● TASK DETAILS: Copy the lines below verbatim, reproducing every one of them without any change.

--- Start RECORD EXCERPTS ---

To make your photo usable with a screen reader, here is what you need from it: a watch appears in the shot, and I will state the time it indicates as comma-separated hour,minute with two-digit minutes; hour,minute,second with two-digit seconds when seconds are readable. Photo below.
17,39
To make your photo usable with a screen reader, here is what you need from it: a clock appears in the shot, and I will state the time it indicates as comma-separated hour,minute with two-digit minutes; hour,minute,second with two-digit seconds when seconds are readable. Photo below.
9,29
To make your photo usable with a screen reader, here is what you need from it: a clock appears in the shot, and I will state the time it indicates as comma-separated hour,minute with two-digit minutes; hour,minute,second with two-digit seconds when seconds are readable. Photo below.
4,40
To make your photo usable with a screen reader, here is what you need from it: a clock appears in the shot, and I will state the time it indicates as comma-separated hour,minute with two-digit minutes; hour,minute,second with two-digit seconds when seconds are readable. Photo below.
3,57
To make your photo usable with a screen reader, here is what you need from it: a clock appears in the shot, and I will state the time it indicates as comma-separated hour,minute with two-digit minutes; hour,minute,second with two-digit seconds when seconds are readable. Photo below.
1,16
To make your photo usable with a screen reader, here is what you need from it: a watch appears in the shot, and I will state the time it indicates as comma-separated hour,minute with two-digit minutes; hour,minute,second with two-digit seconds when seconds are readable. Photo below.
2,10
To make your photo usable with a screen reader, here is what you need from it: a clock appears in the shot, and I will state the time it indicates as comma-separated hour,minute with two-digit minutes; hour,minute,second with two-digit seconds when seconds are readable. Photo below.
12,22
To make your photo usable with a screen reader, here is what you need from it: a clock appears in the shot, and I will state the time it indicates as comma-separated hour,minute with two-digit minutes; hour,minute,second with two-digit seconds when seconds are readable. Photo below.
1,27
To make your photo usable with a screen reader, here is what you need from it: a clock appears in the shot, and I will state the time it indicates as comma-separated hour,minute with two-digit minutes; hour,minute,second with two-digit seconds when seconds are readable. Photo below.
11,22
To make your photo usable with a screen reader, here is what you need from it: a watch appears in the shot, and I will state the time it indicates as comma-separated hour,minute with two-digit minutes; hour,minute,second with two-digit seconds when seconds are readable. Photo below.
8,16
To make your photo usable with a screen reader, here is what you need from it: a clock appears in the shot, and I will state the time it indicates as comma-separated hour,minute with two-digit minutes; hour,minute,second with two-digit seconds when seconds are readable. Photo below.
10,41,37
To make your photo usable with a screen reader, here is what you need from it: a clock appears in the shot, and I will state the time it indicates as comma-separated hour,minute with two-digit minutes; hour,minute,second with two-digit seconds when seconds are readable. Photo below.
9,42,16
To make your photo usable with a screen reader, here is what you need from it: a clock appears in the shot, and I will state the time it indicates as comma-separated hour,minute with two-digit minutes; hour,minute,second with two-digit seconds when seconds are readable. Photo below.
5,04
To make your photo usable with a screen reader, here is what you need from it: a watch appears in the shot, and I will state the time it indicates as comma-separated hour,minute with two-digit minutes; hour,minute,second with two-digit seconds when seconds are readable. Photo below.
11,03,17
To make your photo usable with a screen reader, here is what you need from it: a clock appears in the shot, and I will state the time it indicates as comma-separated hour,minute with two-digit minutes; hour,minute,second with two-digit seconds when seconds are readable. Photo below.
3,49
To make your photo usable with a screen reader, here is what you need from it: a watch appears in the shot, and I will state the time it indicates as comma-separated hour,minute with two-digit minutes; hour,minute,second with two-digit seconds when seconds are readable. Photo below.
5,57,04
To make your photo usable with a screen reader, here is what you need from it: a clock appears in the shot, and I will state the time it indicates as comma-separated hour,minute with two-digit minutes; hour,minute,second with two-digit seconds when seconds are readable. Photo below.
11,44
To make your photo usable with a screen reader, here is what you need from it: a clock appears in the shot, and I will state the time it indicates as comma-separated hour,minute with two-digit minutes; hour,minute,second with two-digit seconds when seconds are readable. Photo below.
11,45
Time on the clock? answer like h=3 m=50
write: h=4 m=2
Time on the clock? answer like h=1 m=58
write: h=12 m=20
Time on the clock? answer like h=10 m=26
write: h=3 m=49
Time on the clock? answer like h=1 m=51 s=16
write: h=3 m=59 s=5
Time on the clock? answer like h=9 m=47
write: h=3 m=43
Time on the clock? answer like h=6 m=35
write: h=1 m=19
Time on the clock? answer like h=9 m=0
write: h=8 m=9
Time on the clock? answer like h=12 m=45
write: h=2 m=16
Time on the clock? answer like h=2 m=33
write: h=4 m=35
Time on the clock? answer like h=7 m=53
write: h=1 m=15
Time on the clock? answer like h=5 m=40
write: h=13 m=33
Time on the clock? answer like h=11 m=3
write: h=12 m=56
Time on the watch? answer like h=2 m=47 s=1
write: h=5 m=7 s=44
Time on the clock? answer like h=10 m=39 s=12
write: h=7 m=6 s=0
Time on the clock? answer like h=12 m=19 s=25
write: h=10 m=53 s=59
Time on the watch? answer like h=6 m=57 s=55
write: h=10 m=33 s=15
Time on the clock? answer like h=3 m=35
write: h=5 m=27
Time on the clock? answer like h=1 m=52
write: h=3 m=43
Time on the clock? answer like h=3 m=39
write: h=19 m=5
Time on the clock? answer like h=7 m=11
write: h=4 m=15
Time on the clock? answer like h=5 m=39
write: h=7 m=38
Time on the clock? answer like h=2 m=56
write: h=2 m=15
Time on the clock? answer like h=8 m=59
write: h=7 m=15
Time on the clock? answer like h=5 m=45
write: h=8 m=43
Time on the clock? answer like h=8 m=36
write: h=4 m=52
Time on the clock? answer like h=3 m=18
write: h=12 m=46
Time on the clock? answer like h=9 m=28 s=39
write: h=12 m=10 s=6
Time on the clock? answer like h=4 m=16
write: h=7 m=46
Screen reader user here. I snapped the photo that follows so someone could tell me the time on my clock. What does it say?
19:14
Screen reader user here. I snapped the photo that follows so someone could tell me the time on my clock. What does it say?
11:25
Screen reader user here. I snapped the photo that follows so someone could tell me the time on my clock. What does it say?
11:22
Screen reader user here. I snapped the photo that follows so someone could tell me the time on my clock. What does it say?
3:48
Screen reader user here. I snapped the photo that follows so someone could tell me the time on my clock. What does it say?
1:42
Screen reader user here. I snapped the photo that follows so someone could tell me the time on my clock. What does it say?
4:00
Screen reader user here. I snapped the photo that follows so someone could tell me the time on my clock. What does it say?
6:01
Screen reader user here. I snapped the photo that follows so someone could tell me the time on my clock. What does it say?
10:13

--- End RECORD EXCERPTS ---

● TASK RESULT:
To make your photo usable with a screen reader, here is what you need from it: a watch appears in the shot, and I will state the time it indicates as comma-separated hour,minute with two-digit minutes; hour,minute,second with two-digit seconds when seconds are readable. Photo below.
17,39
To make your photo usable with a screen reader, here is what you need from it: a clock appears in the shot, and I will state the time it indicates as comma-separated hour,minute with two-digit minutes; hour,minute,second with two-digit seconds when seconds are readable. Photo below.
9,29
To make your photo usable with a screen reader, here is what you need from it: a clock appears in the shot, and I will state the time it indicates as comma-separated hour,minute with two-digit minutes; hour,minute,second with two-digit seconds when seconds are readable. Photo below.
4,40
To make your photo usable with a screen reader, here is what you need from it: a clock appears in the shot, and I will state the time it indicates as comma-separated hour,minute with two-digit minutes; hour,minute,second with two-digit seconds when seconds are readable. Photo below.
3,57
To make your photo usable with a screen reader, here is what you need from it: a clock appears in the shot, and I will state the time it indicates as comma-separated hour,minute with two-digit minutes; hour,minute,second with two-digit seconds when seconds are readable. Photo below.
1,16
To make your photo usable with a screen reader, here is what you need from it: a watch appears in the shot, and I will state the time it indicates as comma-separated hour,minute with two-digit minutes; hour,minute,second with two-digit seconds when seconds are readable. Photo below.
2,10
To make your photo usable with a screen reader, here is what you need from it: a clock appears in the shot, and I will state the time it indicates as comma-separated hour,minute with two-digit minutes; hour,minute,second with two-digit seconds when seconds are readable. Photo below.
12,22
To make your photo usable with a screen reader, here is what you need from it: a clock appears in the shot, and I will state the time it indicates as comma-separated hour,minute with two-digit minutes; hour,minute,second with two-digit seconds when seconds are readable. Photo below.
1,27
To make your photo usable with a screen reader, here is what you need from it: a clock appears in the shot, and I will state the time it indicates as comma-separated hour,minute with two-digit minutes; hour,minute,second with two-digit seconds when seconds are readable. Photo below.
11,22
To make your photo usable with a screen reader, here is what you need from it: a watch appears in the shot, and I will state the time it indicates as comma-separated hour,minute with two-digit minutes; hour,minute,second with two-digit seconds when seconds are readable. Photo below.
8,16
To make your photo usable with a screen reader, here is what you need from it: a clock appears in the shot, and I will state the time it indicates as comma-separated hour,minute with two-digit minutes; hour,minute,second with two-digit seconds when seconds are readable. Photo below.
10,41,37
To make your photo usable with a screen reader, here is what you need from it: a clock appears in the shot, and I will state the time it indicates as comma-separated hour,minute with two-digit minutes; hour,minute,second with two-digit seconds when seconds are readable. Photo below.
9,42,16
To make your photo usable with a screen reader, here is what you need from it: a clock appears in the shot, and I will state the time it indicates as comma-separated hour,minute with two-digit minutes; hour,minute,second with two-digit seconds when seconds are readable. Photo below.
5,04
To make your photo usable with a screen reader, here is what you need from it: a watch appears in the shot, and I will state the time it indicates as comma-separated hour,minute with two-digit minutes; hour,minute,second with two-digit seconds when seconds are readable. Photo below.
11,03,17
To make your photo usable with a screen reader, here is what you need from it: a clock appears in the shot, and I will state the time it indicates as comma-separated hour,minute with two-digit minutes; hour,minute,second with two-digit seconds when seconds are readable. Photo below.
3,49
To make your photo usable with a screen reader, here is what you need from it: a watch appears in the shot, and I will state the time it indicates as comma-separated hour,minute with two-digit minutes; hour,minute,second with two-digit seconds when seconds are readable. Photo below.
5,57,04
To make your photo usable with a screen reader, here is what you need from it: a clock appears in the shot, and I will state the time it indicates as comma-separated hour,minute with two-digit minutes; hour,minute,second with two-digit seconds when seconds are readable. Photo below.
11,44
To make your photo usable with a screen reader, here is what you need from it: a clock appears in the shot, and I will state the time it indicates as comma-separated hour,minute with two-digit minutes; hour,minute,second with two-digit seconds when seconds are readable. Photo below.
11,45
Time on the clock? answer like h=3 m=50
write: h=4 m=2
Time on the clock? answer like h=1 m=58
write: h=12 m=20
Time on the clock? answer like h=10 m=26
write: h=3 m=49
Time on the clock? answer like h=1 m=51 s=16
write: h=3 m=59 s=5
Time on the clock? answer like h=9 m=47
write: h=3 m=43
Time on the clock? answer like h=6 m=35
write: h=1 m=19
Time on the clock? answer like h=9 m=0
write: h=8 m=9
Time on the clock? answer like h=12 m=45
write: h=2 m=16
Time on the clock? answer like h=2 m=33
write: h=4 m=35
Time on the clock? answer like h=7 m=53
write: h=1 m=15
Time on the clock? answer like h=5 m=40
write: h=13 m=33
Time on the clock? answer like h=11 m=3
write: h=12 m=56
Time on the watch? answer like h=2 m=47 s=1
write: h=5 m=7 s=44
Time on the clock? answer like h=10 m=39 s=12
write: h=7 m=6 s=0
Time on the clock? answer like h=12 m=19 s=25
write: h=10 m=53 s=59
Time on the watch? answer like h=6 m=57 s=55
write: h=10 m=33 s=15
Time on the clock? answer like h=3 m=35
write: h=5 m=27
Time on the clock? answer like h=1 m=52
write: h=3 m=43
Time on the clock? answer like h=3 m=39
write: h=19 m=5
Time on the clock? answer like h=7 m=11
write: h=4 m=15
Time on the clock? answer like h=5 m=39
write: h=7 m=38
Time on the clock? answer like h=2 m=56
write: h=2 m=15
Time on the clock? answer like h=8 m=59
write: h=7 m=15
Time on the clock? answer like h=5 m=45
write: h=8 m=43
Time on the clock? answer like h=8 m=36
write: h=4 m=52
Time on the clock? answer like h=3 m=18
write: h=12 m=46
Time on the clock? answer like h=9 m=28 s=39
write: h=12 m=10 s=6
Time on the clock? answer like h=4 m=16
write: h=7 m=46
Screen reader user here. I snapped the photo that follows so someone could tell me the time on my clock. What does it say?
19:14
Screen reader user here. I snapped the photo that follows so someone could tell me the time on my clock. What does it say?
11:25
Screen reader user here. I snapped the photo that follows so someone could tell me the time on my clock. What does it say?
11:22
Screen reader user here. I snapped the photo that follows so someone could tell me the time on my clock. What does it say?
3:48
Screen reader user here. I snapped the photo that follows so someone could tell me the time on my clock. What does it say?
1:42
Screen reader user here. I snapped the photo that follows so someone could tell me the time on my clock. What does it say?
4:00
Screen reader user here. I snapped the photo that follows so someone could tell me the time on my clock. What does it say?
6:01
Screen reader user here. I snapped the photo that follows so someone could tell me the time on my clock. What does it say?
10:13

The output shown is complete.